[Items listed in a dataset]

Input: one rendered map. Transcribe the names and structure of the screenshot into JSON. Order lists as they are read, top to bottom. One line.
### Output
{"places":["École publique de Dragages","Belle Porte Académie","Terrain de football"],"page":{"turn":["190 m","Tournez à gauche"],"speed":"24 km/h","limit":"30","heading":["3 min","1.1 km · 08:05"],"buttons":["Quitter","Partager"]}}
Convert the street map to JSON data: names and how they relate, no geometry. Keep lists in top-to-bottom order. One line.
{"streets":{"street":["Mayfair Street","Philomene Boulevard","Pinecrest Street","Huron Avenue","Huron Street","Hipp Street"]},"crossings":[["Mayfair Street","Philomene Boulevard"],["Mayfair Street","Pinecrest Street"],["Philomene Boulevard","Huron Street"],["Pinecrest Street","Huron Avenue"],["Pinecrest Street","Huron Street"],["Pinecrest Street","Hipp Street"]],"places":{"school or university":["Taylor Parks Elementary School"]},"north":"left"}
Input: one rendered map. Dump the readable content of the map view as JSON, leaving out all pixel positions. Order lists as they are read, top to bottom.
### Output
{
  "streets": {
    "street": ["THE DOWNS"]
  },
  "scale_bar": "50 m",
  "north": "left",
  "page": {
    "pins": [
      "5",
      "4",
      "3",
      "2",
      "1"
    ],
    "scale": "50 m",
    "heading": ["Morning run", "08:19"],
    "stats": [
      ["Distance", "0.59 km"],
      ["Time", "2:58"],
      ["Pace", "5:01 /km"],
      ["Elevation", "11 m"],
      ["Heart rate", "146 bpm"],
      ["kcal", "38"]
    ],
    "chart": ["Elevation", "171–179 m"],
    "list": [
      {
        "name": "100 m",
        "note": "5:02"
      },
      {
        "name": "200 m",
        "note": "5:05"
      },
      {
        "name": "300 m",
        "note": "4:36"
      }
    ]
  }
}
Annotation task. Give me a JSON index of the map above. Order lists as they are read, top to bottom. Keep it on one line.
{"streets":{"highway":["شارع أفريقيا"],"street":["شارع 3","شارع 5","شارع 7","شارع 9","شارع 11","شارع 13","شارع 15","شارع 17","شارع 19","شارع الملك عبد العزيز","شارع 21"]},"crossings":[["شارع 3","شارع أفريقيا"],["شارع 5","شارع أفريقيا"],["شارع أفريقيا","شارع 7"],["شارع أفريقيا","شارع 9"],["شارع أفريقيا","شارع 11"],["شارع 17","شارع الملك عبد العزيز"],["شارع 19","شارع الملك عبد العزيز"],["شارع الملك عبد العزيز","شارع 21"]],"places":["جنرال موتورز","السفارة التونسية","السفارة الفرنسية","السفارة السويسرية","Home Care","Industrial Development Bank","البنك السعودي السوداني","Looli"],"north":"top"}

### ASSIGNMENT:
Using the entries above, return each line in which the word "Input" occurs.

### RESPONSE BELOW:
Input: one rendered map. Transcribe the names and structure of the screenshot into JSON. Order lists as they are read, top to bottom. One line.
Input: one rendered map. Dump the readable content of the map view as JSON, leaving out all pixel positions. Order lists as they are read, top to bottom.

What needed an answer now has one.